Melatonin helps to regulate sleep but over-production can cause drowsiness and lethargy. Contrary to serotonin, melatonin production is suppressed by light and produced in the dark, so extended hours of darkness can result in that desire to crawl into bed and stay there, a common symptom of SAD.


Using nutrition to fight SAD

Another potential trigger for SAD is vitamin D deficiency. Vitamin D is important for regulating mood and the most efficient way of taking it in is via sunlight. This becomes more difficult during the winter when the days are shorter and bad weather means that we spend less time outside. Sitting near a window is not an effective way to absorb vitamin D as the chemical process only occurs via direct exposure.

Luckily, vitamin D also comes from food sources. Oily fish, eggs and beef are all good sources of vitamin D. If you are vegan or if you still feel that you are not able to get enough from your food, there are plenty of high quality supplements available, however always check that you are taking vitamin D3 (cholecalciferol). Some supplements contain D2 (ergocalciferol), which is less effective at finding its way into the bloodstream. Always consult a doctor or qualified nutritional therapist before beginning a course of supplements. If you would like to learn more about the role vitamin D plays in your health, this article goes into more depth.

Another way that you can utilise nutrition to combat SAD is by eating foods that are rich in tryptophan. Tryptophan helps the body to produce serotonin, aiding in relaxation and sleep regulation. Good sources of tryptophan include dairy, eggs, fish, dark chocolate, dates, bananas, spirulina, peanuts and almonds. Combining tryptophan-rich foods with complex carbohydrates such as wholegrain rice and wholegrain pasta can help its efficacy.

What else can you do?

Many people report that sitting close to a full-spectrum light source, often called a SAD lamp, is effective at reducing their symptoms. In fact, around 70% of people notice a significant improvement. It is recommended that you spend around 30 minutes a day in front of your full-spectrum light source and remember, most light enters through the eyes so make sure you do not sit with your back to the lamp.

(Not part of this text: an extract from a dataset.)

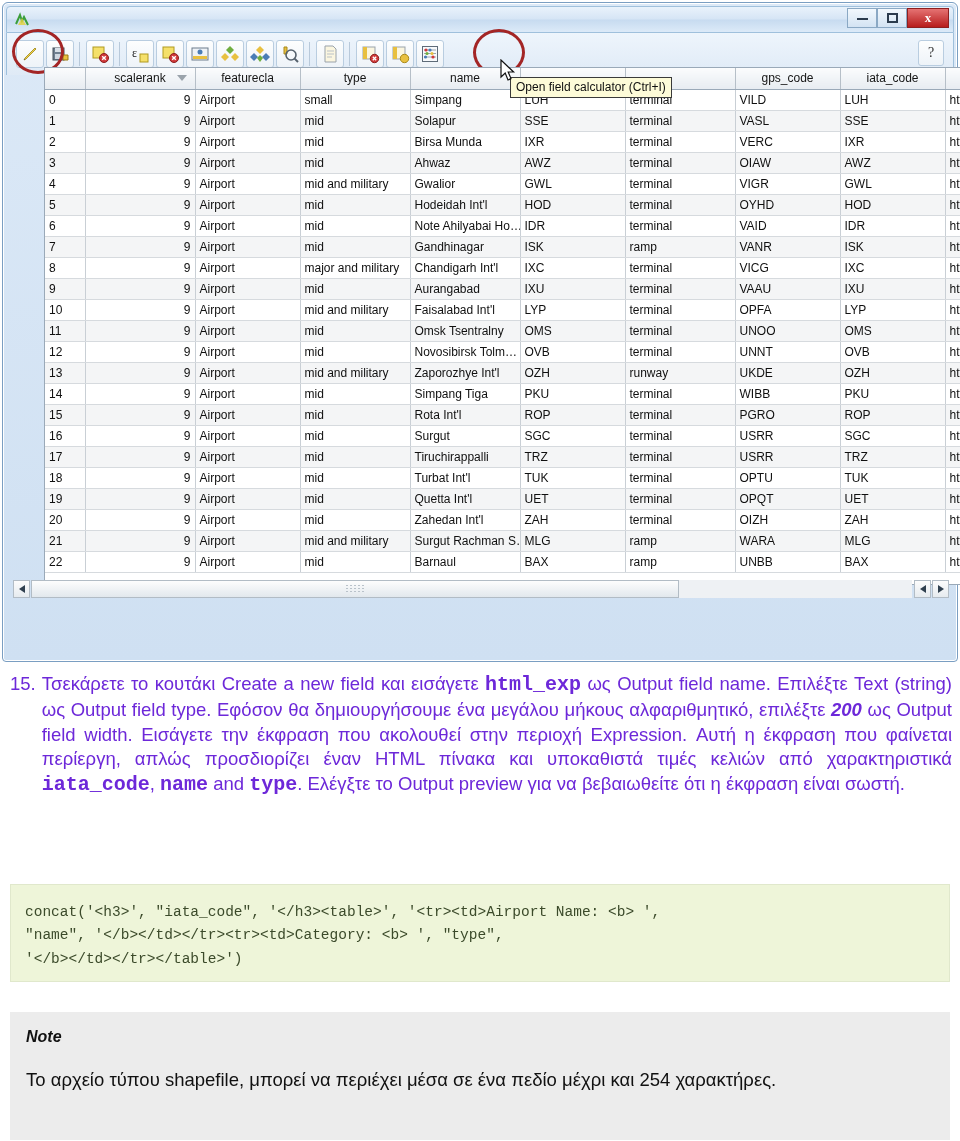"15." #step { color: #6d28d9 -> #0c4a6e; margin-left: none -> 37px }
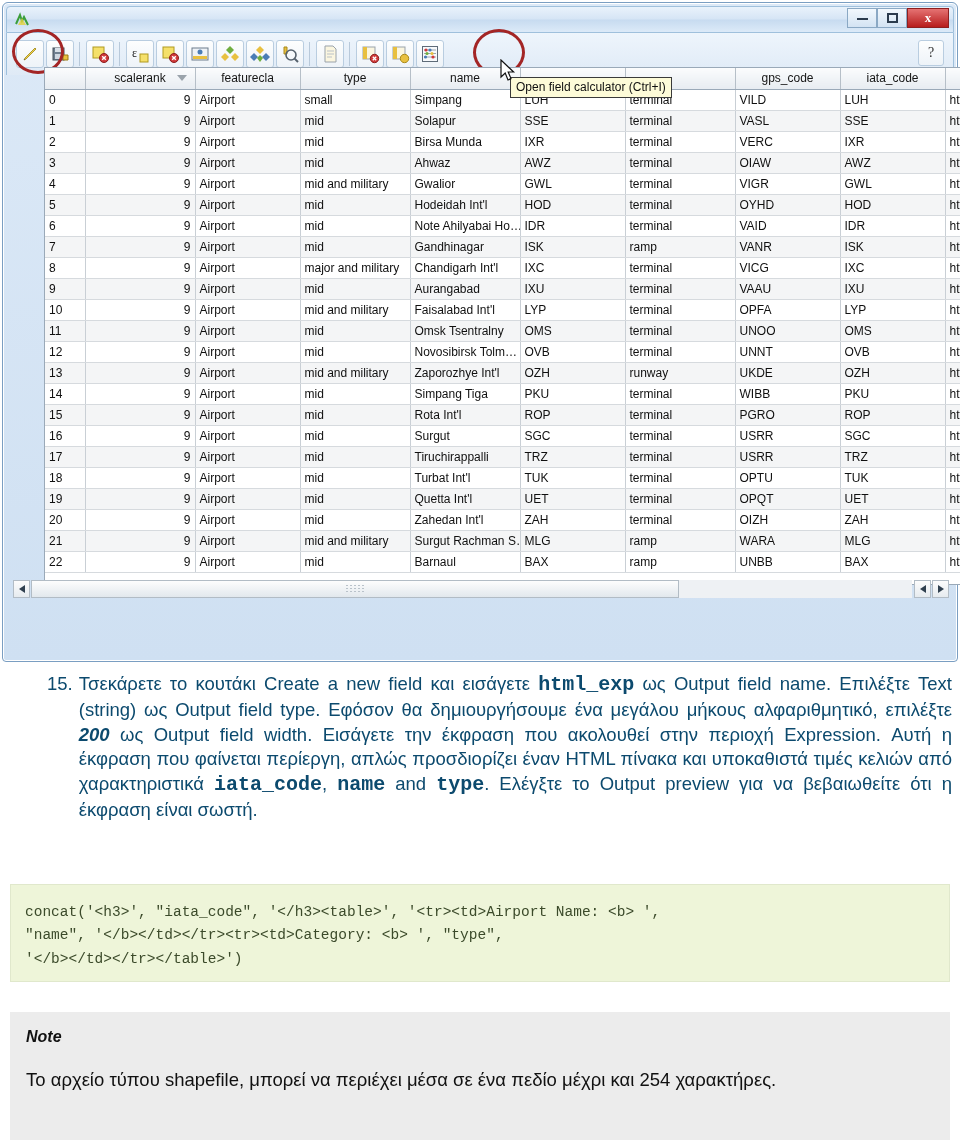"Note" #note-title { font-size: 16px -> 20px }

As with all forms of depression, exercise (especially outdoors) is one of the most effective treatments. Exercise gives you a big psychological boost, while triggering the release of hormones and neurotransmitters that help to boost mood. The best form of exercise to do is the one that you can maintain, whether that is running, cycling, aerobics or just going for a gentle walk. The main thing is that you keep moving but exercise that gets you out and into nature may give you an extra benefit when combating the symptoms of SAD.

If you don’t enjoy vigorous exercise, don’t worry: Even a 10-minute walk during your lunch break, getting off one bus stop early, walking to the shops instead of driving, taking the stairs instead of the escalators or lift are better than nothing.